Рыжий ахнул, осел, роняя голову, сквозь кровь, идущую ртом, булькнул:

— Дья… дья… дья… — сунулся вниз, договорил: — Дьяк!..

Из толпы кинулись к рыжему. Серебряков придвинулся, взглянул:

— Несчастный день пал! Да, вишь, собаку убил, как надо.

— Иа, Иван! Иншалла… Дадут нас гепардам, боися я…

— Дело пропало, Петру кончили, — я, парень, никакой смерти не боюсь.

Серебрякова с толмачом беки привели к шаху. Кто-то притащил рыжего. Он лежал на кровавом песке, откуда только что убрали Мокеева. Серебряков бросил пистолет:

— Хорош, да ненадобен боле!

— Тот, седые усы, убил!

Шах сидел спокойный, но подозрительный. Военачальник гилянского хана сказал:

— Теперь, солнце Персии, серкешь исчезнет в Кюльзюм-море, как дым.

— Али Хасан, этот старый козак — воин. С таким можно со славой в бой идти. — Спросил Серебрякова, указывая на рыжего: — Он ваш и вам изменил? Я верю тебе, ты скажешь правду!

— Шах, то царская собака — у нас нет таких.

Толмач перевел.

— Убитого обыщите!

Беки кинулись, обшарили Колесникова и, кроме грамоты, не нашли ничего.

— Может быть, убитый — купец!

Из толпы вышел седой перс в рыжем плаще и пестром кафтане, в зеленой чалме, преклонив колено, сказал:

— Великий шах, убитый не был купцом — я знаю московитов купцов всех.

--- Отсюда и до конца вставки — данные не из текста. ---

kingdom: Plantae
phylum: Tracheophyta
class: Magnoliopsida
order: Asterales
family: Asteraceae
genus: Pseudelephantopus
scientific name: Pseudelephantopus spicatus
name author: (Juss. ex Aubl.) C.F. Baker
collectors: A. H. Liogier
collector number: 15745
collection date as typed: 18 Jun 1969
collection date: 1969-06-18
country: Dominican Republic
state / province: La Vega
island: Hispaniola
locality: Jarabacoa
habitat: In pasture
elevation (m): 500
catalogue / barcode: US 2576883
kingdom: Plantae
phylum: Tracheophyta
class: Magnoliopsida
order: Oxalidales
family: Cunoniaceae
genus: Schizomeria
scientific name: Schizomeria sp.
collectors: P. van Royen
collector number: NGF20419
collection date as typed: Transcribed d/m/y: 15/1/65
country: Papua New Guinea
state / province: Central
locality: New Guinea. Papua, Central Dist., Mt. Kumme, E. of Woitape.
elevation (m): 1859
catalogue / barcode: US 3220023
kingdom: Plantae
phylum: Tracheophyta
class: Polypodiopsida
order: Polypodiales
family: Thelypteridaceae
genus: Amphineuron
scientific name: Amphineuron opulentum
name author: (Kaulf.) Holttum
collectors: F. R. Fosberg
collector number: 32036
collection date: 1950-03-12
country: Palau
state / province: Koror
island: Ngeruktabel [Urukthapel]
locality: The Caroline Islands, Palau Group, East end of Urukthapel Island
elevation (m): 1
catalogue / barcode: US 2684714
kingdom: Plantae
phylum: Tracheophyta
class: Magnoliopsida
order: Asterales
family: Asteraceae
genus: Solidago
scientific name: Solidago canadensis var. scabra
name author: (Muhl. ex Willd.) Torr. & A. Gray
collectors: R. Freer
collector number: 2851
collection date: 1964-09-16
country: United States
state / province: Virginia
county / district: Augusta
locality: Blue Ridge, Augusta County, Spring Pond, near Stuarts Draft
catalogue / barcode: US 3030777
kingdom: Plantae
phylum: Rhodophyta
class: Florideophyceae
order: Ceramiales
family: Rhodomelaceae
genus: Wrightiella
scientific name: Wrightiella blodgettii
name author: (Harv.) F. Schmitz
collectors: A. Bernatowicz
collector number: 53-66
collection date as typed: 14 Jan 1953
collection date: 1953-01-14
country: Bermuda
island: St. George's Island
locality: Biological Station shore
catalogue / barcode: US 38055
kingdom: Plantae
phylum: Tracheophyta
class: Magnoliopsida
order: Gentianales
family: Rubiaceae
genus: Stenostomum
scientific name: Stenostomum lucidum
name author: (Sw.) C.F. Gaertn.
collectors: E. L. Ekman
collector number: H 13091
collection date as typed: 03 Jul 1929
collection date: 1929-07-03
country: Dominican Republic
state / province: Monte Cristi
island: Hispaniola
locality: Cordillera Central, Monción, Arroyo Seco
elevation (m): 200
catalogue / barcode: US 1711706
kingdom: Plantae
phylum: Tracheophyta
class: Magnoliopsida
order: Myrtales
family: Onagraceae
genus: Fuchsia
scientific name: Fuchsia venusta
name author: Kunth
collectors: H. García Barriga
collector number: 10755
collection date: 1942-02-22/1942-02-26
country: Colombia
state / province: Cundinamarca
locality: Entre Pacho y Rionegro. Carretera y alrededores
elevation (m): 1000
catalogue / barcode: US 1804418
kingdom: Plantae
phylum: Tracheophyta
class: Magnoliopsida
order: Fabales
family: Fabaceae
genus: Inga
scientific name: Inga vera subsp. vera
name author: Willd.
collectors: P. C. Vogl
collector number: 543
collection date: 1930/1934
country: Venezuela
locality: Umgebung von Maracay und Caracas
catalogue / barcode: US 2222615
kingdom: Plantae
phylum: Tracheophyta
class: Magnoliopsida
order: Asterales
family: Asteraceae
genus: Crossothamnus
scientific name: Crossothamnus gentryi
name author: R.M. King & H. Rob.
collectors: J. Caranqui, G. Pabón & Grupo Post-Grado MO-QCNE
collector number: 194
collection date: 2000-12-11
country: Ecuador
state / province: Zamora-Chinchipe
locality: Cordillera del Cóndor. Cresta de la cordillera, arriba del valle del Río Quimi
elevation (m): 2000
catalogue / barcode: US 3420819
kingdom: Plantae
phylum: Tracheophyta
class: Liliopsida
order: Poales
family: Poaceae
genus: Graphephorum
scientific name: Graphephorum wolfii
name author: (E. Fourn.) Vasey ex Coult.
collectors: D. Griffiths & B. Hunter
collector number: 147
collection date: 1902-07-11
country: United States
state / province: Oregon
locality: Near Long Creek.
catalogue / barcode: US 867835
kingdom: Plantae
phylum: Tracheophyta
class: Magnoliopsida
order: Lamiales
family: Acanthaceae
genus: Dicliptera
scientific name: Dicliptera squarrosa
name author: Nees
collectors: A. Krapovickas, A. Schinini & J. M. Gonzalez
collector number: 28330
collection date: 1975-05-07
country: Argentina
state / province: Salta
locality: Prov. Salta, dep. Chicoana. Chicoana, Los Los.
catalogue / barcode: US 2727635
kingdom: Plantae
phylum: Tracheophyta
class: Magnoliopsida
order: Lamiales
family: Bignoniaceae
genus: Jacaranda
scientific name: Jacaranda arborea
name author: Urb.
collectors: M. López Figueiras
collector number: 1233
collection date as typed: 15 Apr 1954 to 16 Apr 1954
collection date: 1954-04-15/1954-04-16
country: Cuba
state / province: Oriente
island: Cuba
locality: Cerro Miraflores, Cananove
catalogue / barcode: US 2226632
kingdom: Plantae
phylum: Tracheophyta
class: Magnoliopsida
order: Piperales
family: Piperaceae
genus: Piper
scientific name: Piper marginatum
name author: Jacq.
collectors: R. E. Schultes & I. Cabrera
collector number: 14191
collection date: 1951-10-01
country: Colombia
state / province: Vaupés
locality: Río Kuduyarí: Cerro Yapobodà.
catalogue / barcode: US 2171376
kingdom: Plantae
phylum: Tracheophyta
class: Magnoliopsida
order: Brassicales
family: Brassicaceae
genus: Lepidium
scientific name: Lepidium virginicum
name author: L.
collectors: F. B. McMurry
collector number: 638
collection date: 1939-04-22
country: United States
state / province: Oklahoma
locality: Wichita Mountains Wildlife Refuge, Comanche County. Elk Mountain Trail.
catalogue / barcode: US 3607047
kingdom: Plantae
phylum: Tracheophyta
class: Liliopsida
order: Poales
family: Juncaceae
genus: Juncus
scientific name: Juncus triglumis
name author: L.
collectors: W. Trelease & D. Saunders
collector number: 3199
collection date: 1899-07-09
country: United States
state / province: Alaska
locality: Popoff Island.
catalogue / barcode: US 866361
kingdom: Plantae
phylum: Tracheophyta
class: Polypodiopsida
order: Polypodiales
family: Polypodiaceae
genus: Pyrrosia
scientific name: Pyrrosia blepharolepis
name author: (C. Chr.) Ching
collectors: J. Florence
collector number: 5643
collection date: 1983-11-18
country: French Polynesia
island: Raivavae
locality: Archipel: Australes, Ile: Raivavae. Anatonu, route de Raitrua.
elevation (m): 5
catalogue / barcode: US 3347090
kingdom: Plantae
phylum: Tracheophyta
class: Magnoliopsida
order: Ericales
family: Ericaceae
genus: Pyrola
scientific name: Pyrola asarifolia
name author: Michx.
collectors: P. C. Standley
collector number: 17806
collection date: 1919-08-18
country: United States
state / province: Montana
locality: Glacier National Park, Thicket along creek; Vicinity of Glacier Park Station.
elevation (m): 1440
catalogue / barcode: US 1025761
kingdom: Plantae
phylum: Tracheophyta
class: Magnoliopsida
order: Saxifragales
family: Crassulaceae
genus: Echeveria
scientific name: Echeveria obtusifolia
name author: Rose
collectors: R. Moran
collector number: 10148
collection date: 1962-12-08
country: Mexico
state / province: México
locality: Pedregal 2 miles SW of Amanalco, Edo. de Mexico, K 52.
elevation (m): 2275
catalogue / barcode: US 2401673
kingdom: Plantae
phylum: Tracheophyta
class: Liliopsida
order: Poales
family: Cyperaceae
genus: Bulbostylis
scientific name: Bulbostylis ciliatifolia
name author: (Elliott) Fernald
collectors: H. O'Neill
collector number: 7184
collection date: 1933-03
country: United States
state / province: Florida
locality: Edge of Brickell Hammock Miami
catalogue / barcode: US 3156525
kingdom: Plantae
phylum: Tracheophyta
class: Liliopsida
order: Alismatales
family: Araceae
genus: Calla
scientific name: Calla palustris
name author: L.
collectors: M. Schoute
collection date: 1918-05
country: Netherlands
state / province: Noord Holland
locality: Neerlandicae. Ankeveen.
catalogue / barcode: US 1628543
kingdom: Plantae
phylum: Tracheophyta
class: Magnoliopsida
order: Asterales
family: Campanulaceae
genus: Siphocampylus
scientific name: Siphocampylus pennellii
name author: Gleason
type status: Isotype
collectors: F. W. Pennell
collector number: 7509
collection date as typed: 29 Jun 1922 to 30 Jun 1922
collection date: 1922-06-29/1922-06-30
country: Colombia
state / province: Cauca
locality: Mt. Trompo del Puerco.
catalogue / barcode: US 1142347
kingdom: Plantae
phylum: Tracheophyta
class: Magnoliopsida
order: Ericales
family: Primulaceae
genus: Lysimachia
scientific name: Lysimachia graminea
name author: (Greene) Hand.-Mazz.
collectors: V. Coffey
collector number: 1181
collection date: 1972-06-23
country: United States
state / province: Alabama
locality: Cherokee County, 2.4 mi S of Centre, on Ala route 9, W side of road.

Шах развернул грамоту подьячего, взглянул на подписи.

— Здесь нет печати царя московитов! Ее я знаю — убитый подходил с подложной бумагой. Беки, обыщите жилище его — он был лазутчик! — Взглянув на Серебрякова, прибавил: — Толмач, переведи козаку, что он совершил три преступления: мое слово презрел — не убивать, был послом передо мной — не отдал оружия и убил человека, который сказал бы палачу, кто он.

Толмач перевел.

— Шах, умру! Не боюсь тебя.

— Да, ты умрешь! Эй, дать козака палачу. Не пытать, я знаю, кто он! Казнить.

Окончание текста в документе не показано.